─── Textauszug ───

Putins Krieg gegen die FrauenEine Kultur der Gewalt – tief verwurzelt in der russischen Gesellschaft
Die finnisch-estnische Schriftstellerin Sofi Oksanen zeichnet die Tradition Russlands als Kolonialmacht nach, analysiert den systematischen Einsatz sexueller Gewalt – und liest dem Westen die Leviten.
![Die finnisch-estnische Autorin Sofi Oksanen hat viele Mitglieder ihrer Familie durch Verbrechen sowjetischer Besatzer verloren.](https://cdn.unitycms.io/images/51f-24wT4VqBJPeHl3Rsqa.jpg?op=ocroped&val=1200,800,1000,1000,0,0&sum=WDH1Hn1jhbQ)
Wer derzeit die baltischen Länder bereist, dem fallen überall im öffentlichen Raum Solidaritätsbekundungen für die Ukraine auf: blau-gelbe Fahnen, Plakate, Spruchbänder, Putin-Karikaturen oder -Totenköpfe. Die Esten, Letten und Litauer wissen, was den Ukrainern in den russisch besetzten Gebieten widerfährt, was den noch nicht besetzten droht: Russifizierung, Folter, Vergewaltigungen, Deportationen, Exekutionen.
Sie haben genau das erlebt, als 1940 sowjetische Truppen das Land besetzten. Allein Estland verlor damals ein Viertel seiner Bevölkerung.
Sofi Oksanen, finnisch-estnische Autorin, hat viele Mitglieder ihrer mütterlichen Familie durch die Verbrechen der sowjetischen Besatzer verloren. Ihre Grosstante, so beginnt sie ihren Essay «Putins Krieg gegen die Frauen», wurde zu Beginn der Okkupation zu einem Verhör abgeholt, das die ganze Nacht andauerte, und hat danach nie wieder gesprochen. «Sie heiratete nicht, bekam keine Kinder, traf sich mit niemandem», schreibt Sofi Oksanen. Auch wenn sie weiterlebte, ihr Leben war zerstört.
Diese Grosstante kehrt im Verlauf des Buches immer wieder. Es ist der persönliche rote Faden in einem durchaus sachlich-analytischen Werk, das zwei Stränge durchzieht. Der erste: Sexuelle Gewalt ist nicht etwas, das «halt passiert» im Krieg, weil Männer eben triebhaft sind. Sie wird von Russland systematisch eingesetzt, um die Ukrainer zu demoralisieren. Der zweite: Russland ist ein imperialistischer Staat, ein Kolonialstaat, und steht darin in einer Tradition, die das Zarenreich pflegte, die Sowjetunion fortsetzte und Putin weiterführt. Der Westen, so Sofi Oksanens Vorwurf, hat diesen Charakter Russlands verkannt, er hätte es besser wissen können, zumal ihm die leidvollen Erfahrungen der Osteuropäer zur Verfügung standen.

─── Aufgeführte Zeilen ───

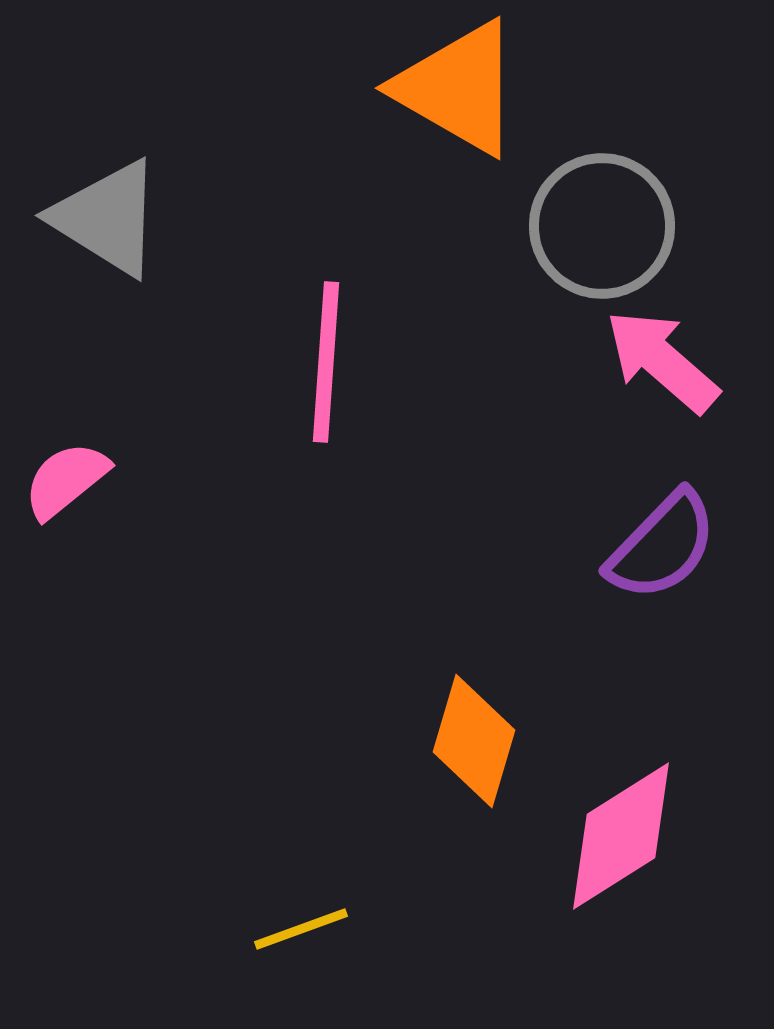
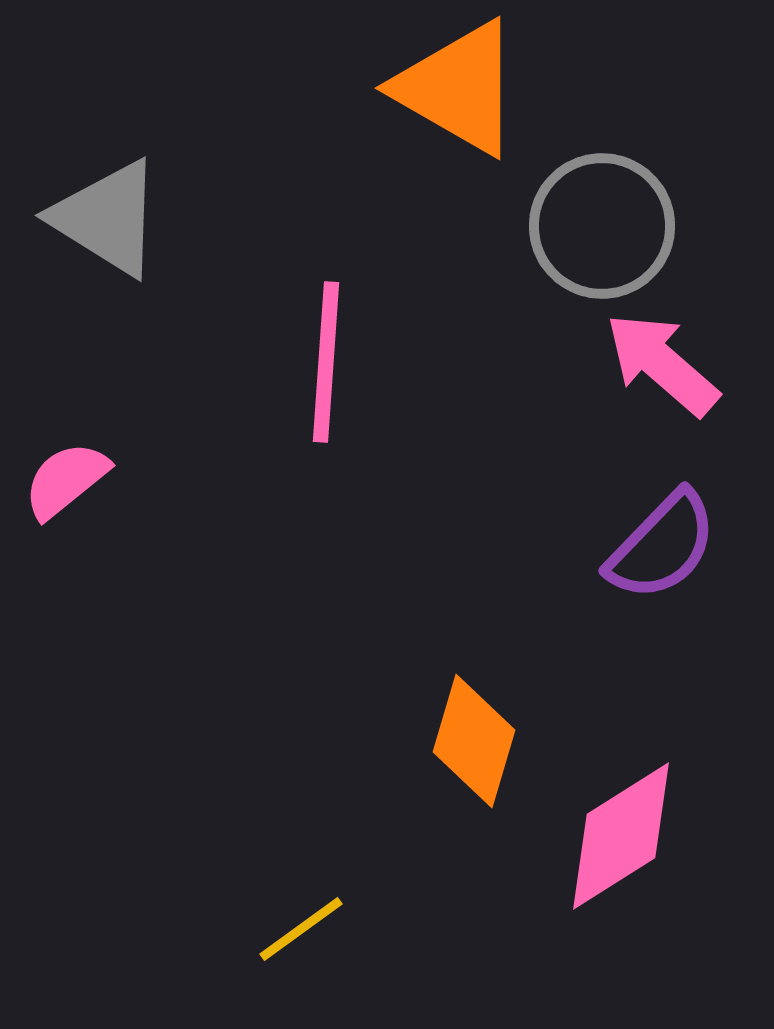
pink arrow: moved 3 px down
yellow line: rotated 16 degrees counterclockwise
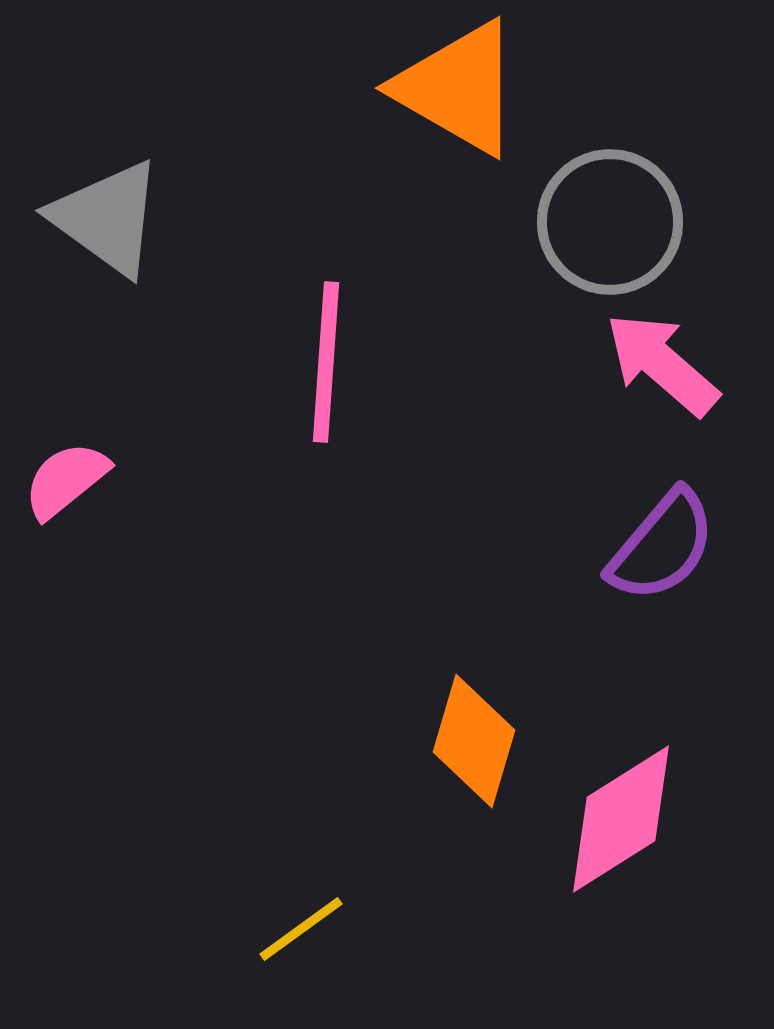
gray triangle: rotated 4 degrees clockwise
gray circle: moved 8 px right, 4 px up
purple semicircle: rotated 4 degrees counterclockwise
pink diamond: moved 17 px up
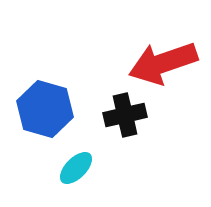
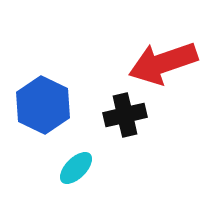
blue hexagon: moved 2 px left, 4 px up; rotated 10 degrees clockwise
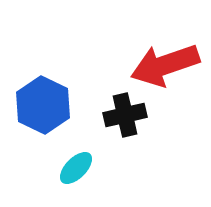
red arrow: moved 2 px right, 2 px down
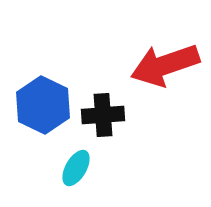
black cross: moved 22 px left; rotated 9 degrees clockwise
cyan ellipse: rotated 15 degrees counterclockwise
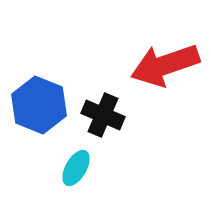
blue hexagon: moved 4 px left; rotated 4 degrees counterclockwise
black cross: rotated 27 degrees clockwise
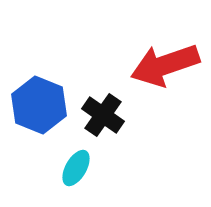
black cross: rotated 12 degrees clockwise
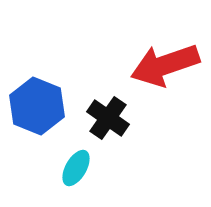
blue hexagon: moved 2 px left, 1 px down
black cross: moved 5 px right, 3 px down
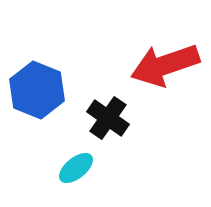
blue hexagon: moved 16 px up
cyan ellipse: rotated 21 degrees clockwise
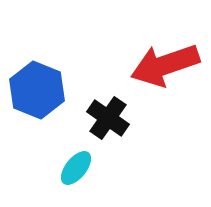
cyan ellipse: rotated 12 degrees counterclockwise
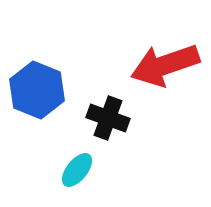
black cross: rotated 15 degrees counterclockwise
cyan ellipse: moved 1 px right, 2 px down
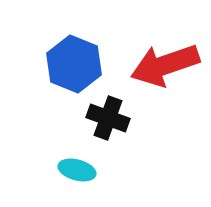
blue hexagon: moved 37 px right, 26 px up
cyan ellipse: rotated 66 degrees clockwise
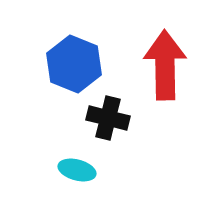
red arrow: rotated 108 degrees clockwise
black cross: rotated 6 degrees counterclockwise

───

**Aufgaben und Übungen:**
A) Zähle alles auf, was den Ukrainern laut dem Textauszug in den russisch besetzten Gebieten widerfährt.
B) Führe den Textauszug über Sofi Oksanens Essay nach seinem letzten Satz weiter.
Die Zeilen stammen aus einer anderen Quelle als der Textauszug.

**Ergebnisse:**
A) Russifizierung, Folter, Vergewaltigungen, Deportationen, Exekutionen

B)
Das Buch führt die Verbrechen Russlands vor
Kolonien verbindet man immer mit Übersee. Dabei hat, als Portugal, Spanien, Frankreich und England sich Land in Amerika, Afrika und Asien holten, Russland sich die riesigen sibirischen Gebiete angeeignet, später den Kaukasus, Zentralasien, Finnland. Und auch die Krim war alles andere als «schon immer russisch». 1783 eroberten die Truppen Katharinas der Grossen das Khanat der Krimtataren, 1944 deportierte Stalin die gesamte tatarische Bevölkerung. Die Abtretung der Krim an die Ukrainische SSR 1954 war kein «Geschenk» Chruschtschows, schreibt Sofi Oksanen, sondern eine Rettungsaktion für eine nach der Deportation am Boden liegende Provinz.
Russifizierung und Deportationen erleiden jetzt die Bewohner der besetzten Gebiete in der Ukraine: Zwei Millionen Ukrainer sind bereits nach Russland deportiert worden, darunter 60’000 Kinder. Und in den besetzten Gebieten gelten die Gesetze der Russischen Föderation; so wie seit der Verfassungsänderung von 2020 es das Recht Russlands ist, die Interessen von Russen auch ausserhalb der Landesgrenzen zu vertreten – eine Vorab-Legitimierung künftiger Aggressionen.
Dass Sofi Oksanen keine blinde Anhängerin der Ukraine ist, hat sie mit ihrem letzten Roman «Hundepark» bewiesen, in dem sie die Geschäftemacherei mit Eizellen und Leihmutterschaft, die grassierende Korruption sowie die geradezu obszönen Unterschiede der Lebensverhältnisse angeprangert hat. In diesem Buch geht es aber ausschliesslich darum, die Verbrechen Russlands vorzuführen; historisch hergeleitet und in jedem Einzelfall mit Quellen belegt.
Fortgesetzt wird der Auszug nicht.